Kimlik ifadesi ikili ilişkiler kurabilmek ve topluma karışabilmek için mecburi bir ihtiyaçtır. Kendini nasıl ifade edeceğini de işte toplumun yapısı, cinsel yönelime bakış açısı etkilemektedir. Yakıştığı  veya içinden geldiği için değildir ifade şekilleri. Zorunlu bir ihtiyaç olduğundandır. Çünkü mesajını bir şekilde ulaştırman gerekmektedir varolabilmen için. İnsan, duygularını, bedensel ihtiyaçlarını ne kadar çok gerçekleştirme şansına sahip olsa da, içgüdüsel olarak toplumsal anlamda kendini kanıtlayamadığı sürece eksik kalacaktır. İnsan onaylanmak ister. İstediğin kadar hayatını yaşa ama bunun yanlış olduğunu düşündüğün sürece eksik kalacaksındır. Eşcişnselliğin protipsel ifadeleri de kimliklerin tamamlanma aracıdır.
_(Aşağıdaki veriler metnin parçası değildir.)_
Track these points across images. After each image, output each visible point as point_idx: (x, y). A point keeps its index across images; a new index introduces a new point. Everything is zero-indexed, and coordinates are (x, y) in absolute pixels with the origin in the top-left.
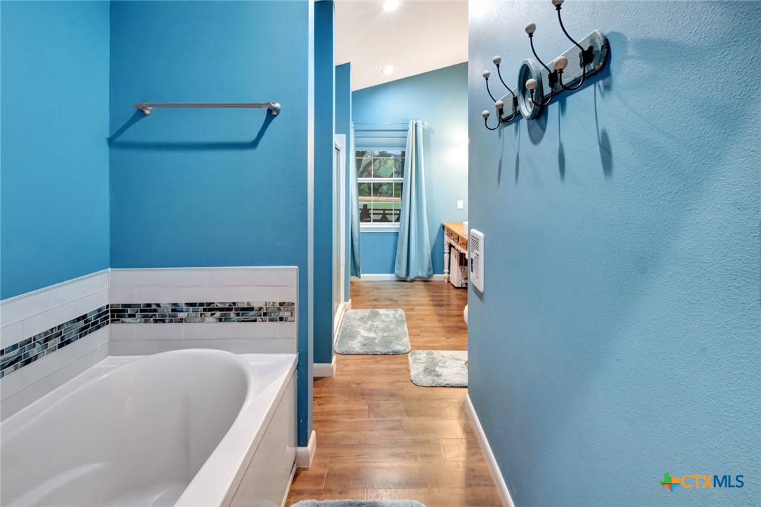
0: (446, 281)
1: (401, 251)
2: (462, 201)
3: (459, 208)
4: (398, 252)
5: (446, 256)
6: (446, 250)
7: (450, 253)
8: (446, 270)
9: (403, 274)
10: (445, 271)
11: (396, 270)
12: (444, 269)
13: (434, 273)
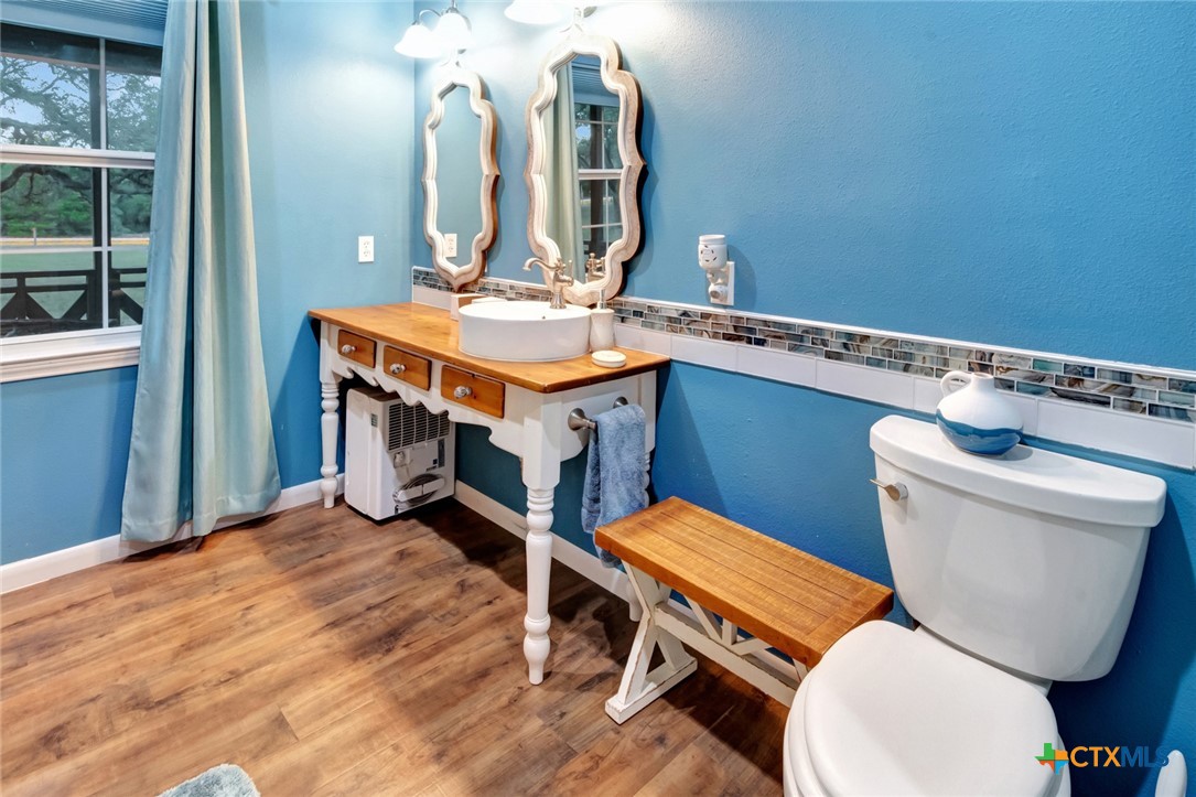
0: (329, 503)
1: (153, 437)
2: (371, 239)
3: (362, 258)
4: (135, 443)
5: (329, 421)
6: (330, 402)
7: (342, 411)
8: (329, 467)
9: (162, 528)
10: (324, 470)
11: (125, 521)
12: (321, 463)
13: (285, 484)
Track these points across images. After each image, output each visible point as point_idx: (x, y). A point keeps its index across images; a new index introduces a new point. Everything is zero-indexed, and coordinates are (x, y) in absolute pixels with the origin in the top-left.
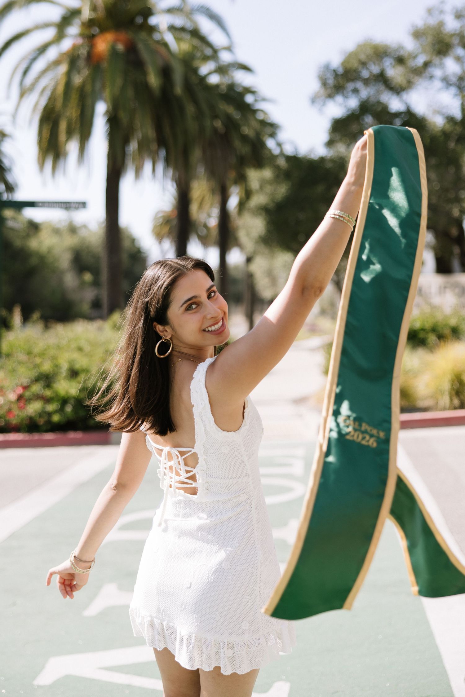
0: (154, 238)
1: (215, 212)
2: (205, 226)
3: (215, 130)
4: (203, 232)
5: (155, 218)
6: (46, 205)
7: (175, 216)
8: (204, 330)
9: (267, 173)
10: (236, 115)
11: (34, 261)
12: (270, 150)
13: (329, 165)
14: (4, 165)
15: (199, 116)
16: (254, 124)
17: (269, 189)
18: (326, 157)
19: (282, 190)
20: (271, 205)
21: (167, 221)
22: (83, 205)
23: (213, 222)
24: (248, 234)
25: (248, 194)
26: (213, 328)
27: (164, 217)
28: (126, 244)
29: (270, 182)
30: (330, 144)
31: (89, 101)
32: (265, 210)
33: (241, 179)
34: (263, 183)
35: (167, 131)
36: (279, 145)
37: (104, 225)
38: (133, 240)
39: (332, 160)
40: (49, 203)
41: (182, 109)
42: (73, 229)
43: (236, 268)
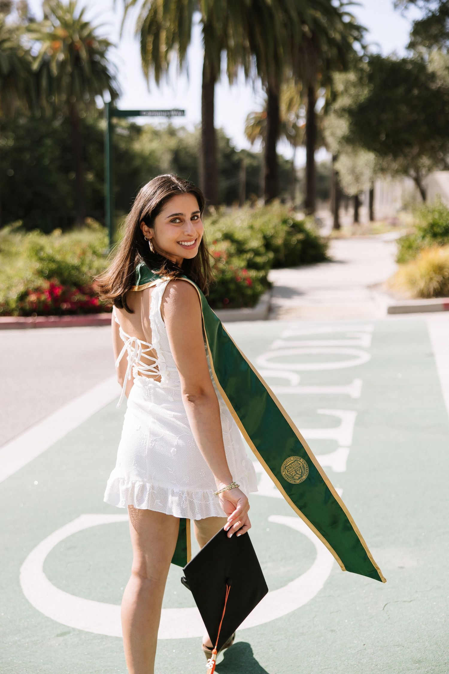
0: (246, 138)
1: (303, 112)
2: (295, 126)
3: (304, 34)
4: (293, 132)
5: (248, 119)
6: (149, 113)
7: (266, 117)
8: (178, 243)
9: (352, 76)
10: (323, 20)
11: (138, 162)
12: (355, 52)
13: (410, 67)
14: (109, 73)
15: (289, 24)
16: (340, 27)
17: (352, 91)
18: (407, 58)
19: (365, 93)
20: (354, 107)
21: (258, 122)
22: (182, 112)
23: (302, 123)
24: (333, 134)
25: (334, 97)
26: (186, 244)
27: (255, 118)
28: (221, 144)
29: (354, 85)
30: (411, 46)
31: (186, 13)
32: (348, 111)
33: (328, 82)
34: (348, 84)
35: (259, 39)
36: (364, 47)
37: (200, 126)
38: (228, 141)
39: (412, 62)
40: (151, 111)
41: (271, 16)
42: (172, 132)
43: (324, 165)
Yazımın başında gün gelecek eşcinselliğini itiraf etmek zorunda kalacak dedim. Çünkü O da değişen dünyanın, natürel dünyanın dışında kalmak istemeyecektir. Evet, gün gelecek doğal olmayanlar dışlanacak, kabul görmeyecektir. Etmek zorunda dedim; "her eşcinsel cinsel kimliğini açık etmek zorunda değil" diye bir şey olamaz. Çünkü bu gizlilik homofobiye cesaret veren unsurların en başta gelenidir. Toplumun eşcinselliğe önyargılı bakış açısını pekiştirmektedir bu inkar. Birileri canını dişine takarak insanlık mücadelesi verecek, beyimiz eşcinselliğini pörtletmekle meşgul olacak! Eşcinsel hakları mücadelesine, eşcinselleri bilinçlendirmekle başlamak en sağlıklı ve de başarıya gidilecek tek yol diye düşünüyorum. Bu dünyada siyasetle bir noktaya varılabiliyor ama o siyaset dediğimiz aracı kullanabilmek için, bilinçli eşcinsel olmak şart. Bilinçli eşcinsellik belki bir çoğuna klişe ve de ukalalık olarak gelebilir ama kapalı toplumlarda bilinçli olmadığın sürece, senin adına bilgiçlik taslayan çok olacaktır. Sen de kuzu kuzu kabul etmek zorunda kalırsın sana dayatılan hayatı.

Not: Bu yazı bir kişiyi kasdederek yazılmadığı için, kimse kişisel olarak üzerine alınmasın.